Cangemi V, Volpino P, Gentili S, Galati G, Borghese M, Di Martino M, Fiori E, Piat G

机构信息

Istituto di Clinica Chirurgica, Università degli Studi La Sapienza, Roma.

出版信息

G Chir. 1996 May;17(5):249-54.

PMID:8755225
Abstract

A retrospective study was carried on 66 patients surgically treated for perforated diverticular colonic disease: 22 had acute phlegmon or pericolic abscess and underwent primary resection and anastomosis.
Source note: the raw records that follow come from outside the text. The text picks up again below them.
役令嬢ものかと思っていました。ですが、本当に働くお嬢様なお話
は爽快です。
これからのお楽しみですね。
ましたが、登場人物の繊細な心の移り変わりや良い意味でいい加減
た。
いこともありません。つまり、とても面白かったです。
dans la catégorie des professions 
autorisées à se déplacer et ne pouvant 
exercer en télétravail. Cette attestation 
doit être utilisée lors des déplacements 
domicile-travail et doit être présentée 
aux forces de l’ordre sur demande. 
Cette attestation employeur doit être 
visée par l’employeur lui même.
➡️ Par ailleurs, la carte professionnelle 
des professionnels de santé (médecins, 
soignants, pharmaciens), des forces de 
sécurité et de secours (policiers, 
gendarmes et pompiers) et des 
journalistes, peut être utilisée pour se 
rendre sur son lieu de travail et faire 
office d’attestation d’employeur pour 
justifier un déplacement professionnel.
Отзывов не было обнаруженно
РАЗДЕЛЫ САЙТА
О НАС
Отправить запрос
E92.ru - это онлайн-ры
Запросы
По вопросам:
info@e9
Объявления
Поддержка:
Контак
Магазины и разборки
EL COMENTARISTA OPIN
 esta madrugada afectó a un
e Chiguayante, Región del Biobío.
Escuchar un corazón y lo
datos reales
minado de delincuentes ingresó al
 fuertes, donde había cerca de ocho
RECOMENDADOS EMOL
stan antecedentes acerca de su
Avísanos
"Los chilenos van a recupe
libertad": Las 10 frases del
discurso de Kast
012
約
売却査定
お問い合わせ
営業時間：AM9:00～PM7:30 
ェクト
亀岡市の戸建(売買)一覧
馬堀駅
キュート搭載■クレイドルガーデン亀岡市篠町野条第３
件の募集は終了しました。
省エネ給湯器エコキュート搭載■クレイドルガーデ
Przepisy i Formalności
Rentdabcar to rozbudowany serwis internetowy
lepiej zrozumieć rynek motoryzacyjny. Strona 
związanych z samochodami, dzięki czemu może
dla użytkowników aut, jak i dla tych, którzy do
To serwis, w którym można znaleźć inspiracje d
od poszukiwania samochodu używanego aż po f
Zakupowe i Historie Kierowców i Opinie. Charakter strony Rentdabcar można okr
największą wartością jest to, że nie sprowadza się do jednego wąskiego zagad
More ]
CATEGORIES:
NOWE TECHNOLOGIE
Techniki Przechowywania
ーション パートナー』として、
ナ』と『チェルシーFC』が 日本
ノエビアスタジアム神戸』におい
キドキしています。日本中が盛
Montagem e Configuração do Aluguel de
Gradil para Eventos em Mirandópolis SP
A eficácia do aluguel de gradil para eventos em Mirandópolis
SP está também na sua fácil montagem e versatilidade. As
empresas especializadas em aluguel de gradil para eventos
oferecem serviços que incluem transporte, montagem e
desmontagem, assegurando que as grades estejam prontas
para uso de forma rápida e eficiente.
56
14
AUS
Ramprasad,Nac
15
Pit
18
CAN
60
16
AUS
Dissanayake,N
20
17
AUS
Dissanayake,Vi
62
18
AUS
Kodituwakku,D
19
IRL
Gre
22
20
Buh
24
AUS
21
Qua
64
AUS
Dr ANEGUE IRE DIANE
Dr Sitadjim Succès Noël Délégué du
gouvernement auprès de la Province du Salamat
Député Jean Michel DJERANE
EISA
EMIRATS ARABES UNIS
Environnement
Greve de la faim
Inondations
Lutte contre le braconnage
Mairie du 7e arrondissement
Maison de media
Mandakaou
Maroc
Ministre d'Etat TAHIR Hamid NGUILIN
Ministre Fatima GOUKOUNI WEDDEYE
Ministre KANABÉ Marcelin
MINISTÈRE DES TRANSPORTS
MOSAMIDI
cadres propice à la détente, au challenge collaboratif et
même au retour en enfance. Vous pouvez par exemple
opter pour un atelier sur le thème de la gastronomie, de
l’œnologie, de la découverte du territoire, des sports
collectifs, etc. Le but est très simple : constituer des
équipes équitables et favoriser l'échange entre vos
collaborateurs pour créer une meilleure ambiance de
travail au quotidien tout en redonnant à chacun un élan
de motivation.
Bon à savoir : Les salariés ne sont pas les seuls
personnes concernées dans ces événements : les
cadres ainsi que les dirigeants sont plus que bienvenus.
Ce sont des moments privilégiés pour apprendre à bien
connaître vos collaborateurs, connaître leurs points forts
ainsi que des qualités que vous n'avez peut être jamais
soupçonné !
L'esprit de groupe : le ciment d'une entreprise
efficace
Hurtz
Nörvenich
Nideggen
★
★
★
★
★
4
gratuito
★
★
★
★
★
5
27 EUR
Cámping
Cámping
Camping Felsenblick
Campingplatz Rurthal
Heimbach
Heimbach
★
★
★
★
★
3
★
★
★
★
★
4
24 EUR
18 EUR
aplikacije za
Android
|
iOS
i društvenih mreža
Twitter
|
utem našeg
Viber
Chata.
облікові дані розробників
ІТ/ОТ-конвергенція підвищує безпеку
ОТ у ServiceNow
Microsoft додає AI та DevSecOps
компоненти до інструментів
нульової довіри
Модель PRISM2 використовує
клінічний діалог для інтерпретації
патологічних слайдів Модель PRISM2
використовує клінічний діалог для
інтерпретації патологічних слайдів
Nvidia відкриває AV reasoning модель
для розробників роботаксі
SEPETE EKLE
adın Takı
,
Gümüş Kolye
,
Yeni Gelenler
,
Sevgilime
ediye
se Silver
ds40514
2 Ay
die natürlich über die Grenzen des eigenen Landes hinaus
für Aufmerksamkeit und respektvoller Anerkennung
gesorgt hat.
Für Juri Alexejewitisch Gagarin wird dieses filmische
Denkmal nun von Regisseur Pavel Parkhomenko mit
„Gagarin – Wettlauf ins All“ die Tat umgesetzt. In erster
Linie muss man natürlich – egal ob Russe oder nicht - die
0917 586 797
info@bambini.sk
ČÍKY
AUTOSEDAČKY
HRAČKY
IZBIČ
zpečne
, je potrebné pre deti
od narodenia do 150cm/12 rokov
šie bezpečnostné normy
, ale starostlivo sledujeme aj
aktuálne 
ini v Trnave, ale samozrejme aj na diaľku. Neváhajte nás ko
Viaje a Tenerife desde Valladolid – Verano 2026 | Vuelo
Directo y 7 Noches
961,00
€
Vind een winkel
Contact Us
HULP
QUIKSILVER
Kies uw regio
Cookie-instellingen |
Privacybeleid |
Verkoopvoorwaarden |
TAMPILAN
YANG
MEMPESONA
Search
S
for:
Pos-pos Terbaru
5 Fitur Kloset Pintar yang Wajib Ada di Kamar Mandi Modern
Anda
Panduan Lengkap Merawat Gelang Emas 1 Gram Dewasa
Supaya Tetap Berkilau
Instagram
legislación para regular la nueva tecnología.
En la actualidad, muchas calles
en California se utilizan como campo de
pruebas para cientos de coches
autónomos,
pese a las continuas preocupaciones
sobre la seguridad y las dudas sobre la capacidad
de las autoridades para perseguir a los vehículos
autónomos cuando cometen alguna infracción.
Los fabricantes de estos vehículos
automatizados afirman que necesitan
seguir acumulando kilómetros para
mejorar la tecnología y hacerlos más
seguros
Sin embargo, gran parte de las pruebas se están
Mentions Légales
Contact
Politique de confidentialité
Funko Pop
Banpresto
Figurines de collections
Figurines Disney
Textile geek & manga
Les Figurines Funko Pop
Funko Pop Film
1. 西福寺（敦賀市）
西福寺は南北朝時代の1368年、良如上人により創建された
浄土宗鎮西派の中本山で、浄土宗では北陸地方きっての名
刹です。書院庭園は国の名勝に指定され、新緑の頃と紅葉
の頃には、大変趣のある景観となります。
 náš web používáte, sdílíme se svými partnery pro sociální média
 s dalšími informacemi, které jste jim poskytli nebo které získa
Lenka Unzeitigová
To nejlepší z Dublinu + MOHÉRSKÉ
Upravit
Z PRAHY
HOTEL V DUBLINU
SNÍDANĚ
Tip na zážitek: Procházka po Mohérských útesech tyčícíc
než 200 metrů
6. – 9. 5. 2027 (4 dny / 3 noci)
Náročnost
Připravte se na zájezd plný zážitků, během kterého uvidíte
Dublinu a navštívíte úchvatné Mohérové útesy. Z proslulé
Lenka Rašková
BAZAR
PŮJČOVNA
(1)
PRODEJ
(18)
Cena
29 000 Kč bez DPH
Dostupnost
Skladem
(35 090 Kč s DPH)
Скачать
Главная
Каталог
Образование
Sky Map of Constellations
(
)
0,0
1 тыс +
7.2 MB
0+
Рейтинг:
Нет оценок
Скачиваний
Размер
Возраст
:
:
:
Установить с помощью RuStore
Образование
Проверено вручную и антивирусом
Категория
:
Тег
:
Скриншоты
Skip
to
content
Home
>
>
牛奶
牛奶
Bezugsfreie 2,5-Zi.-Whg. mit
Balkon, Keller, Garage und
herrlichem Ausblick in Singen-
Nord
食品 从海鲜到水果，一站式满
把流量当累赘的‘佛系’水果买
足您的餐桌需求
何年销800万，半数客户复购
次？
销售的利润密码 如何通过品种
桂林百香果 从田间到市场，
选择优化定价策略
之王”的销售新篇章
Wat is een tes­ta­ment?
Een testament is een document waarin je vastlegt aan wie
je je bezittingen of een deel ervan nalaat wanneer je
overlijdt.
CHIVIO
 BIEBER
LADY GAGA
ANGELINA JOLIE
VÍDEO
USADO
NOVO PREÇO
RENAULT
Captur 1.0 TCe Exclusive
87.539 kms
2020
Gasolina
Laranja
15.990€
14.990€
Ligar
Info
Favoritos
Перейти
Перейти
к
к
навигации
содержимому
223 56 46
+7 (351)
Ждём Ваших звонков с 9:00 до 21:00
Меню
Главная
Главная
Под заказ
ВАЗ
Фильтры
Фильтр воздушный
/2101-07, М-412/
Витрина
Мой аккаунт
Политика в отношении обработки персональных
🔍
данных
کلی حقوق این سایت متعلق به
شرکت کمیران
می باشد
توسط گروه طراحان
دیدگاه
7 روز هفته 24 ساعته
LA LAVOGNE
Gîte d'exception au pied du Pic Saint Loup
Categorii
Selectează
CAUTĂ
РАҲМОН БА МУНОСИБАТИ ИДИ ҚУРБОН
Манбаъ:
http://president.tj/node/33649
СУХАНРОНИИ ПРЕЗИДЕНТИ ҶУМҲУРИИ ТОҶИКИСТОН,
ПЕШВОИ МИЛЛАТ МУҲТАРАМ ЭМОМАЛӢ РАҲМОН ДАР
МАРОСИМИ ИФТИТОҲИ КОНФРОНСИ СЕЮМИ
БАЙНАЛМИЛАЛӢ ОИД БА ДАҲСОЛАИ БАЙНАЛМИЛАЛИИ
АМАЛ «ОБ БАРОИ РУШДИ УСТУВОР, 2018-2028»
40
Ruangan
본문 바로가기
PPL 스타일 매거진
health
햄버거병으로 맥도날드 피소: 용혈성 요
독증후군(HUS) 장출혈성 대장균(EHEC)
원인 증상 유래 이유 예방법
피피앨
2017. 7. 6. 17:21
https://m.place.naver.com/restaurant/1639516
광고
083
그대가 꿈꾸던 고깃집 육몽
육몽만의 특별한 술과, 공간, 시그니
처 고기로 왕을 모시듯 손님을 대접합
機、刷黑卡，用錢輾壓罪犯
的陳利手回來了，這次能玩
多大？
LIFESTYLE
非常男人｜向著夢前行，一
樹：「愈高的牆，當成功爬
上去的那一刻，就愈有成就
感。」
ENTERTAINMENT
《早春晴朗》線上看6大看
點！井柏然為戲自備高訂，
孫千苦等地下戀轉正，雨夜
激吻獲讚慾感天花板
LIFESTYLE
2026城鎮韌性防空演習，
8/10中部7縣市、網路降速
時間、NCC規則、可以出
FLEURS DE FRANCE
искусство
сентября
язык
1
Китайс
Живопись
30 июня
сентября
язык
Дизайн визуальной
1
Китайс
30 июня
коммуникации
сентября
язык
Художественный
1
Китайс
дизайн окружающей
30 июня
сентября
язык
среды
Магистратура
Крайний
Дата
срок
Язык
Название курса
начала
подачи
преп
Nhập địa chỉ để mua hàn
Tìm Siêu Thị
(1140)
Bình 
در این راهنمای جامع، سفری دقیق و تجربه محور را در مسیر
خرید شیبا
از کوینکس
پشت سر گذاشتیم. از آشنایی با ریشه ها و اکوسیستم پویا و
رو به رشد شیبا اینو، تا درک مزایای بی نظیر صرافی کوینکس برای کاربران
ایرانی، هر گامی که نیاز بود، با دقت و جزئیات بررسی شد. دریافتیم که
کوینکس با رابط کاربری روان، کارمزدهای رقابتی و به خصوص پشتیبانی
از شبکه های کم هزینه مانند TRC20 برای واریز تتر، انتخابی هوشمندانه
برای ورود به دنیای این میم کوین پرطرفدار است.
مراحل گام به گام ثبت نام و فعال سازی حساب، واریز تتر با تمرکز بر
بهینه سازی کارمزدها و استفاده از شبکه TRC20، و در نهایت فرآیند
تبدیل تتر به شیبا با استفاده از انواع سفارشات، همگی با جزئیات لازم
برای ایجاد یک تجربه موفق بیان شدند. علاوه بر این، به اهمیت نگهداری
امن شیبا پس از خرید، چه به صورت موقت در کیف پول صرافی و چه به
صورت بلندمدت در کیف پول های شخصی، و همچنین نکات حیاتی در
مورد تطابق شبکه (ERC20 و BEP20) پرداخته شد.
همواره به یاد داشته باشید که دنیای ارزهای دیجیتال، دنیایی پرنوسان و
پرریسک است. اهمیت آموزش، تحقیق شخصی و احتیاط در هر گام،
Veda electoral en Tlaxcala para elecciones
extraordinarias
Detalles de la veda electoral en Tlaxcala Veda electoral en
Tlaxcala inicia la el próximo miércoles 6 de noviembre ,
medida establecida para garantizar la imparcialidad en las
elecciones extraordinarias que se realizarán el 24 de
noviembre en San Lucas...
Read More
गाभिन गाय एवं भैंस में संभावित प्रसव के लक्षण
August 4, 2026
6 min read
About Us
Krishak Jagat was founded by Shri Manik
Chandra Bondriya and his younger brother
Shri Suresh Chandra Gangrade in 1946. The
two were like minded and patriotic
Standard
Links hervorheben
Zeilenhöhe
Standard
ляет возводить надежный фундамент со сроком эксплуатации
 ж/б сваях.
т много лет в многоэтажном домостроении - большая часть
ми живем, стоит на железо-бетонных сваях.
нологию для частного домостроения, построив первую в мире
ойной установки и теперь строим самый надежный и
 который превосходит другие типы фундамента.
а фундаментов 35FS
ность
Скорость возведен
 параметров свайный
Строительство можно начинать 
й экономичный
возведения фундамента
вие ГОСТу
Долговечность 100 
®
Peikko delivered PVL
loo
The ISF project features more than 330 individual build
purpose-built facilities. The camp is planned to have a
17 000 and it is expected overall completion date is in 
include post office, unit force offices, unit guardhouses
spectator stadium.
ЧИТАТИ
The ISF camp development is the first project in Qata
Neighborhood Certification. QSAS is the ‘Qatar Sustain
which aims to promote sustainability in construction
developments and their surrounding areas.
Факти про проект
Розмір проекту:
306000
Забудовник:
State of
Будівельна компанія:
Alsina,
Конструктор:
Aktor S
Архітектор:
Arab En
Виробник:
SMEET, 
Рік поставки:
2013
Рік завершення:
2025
Of the remaining 44 patients, who had multiple pericolic and/or pelvic abscesses, or generalized peritonitis, in 30 cases the Hartmann procedure was used, 6 underwent Mikulicz operation, while drainage with proximal colostomy was performed in 5 cases, and simple suture and drainage in the last 3 cases. Operative mortality was 18.2%. Mortality rate was higher in patients treated by colostomy and drainage. The Hartmann procedure and resection-anastomosis patients had a mortality rate of 23.3% and 4.4% respectively. No mortality was registered among patients treated with suture and drainage.

摘要

对66例因结肠憩室穿孔性疾病接受手术治疗的患者进行了一项回顾性研究:22例患有急性蜂窝织炎或结肠周围脓肿,接受了一期切除吻合术。其余44例患者有多处结肠周围和/或盆腔脓肿或弥漫性腹膜炎,其中30例行Hartmann手术,6例行Mikulicz手术,5例行近端结肠造口引流术,最后3例行单纯缝合引流术。手术死亡率为18.2%。结肠造口引流术治疗的患者死亡率较高。Hartmann手术组和切除吻合术组的死亡率分别为23.3%和4.4%。缝合引流术治疗的患者无死亡病例。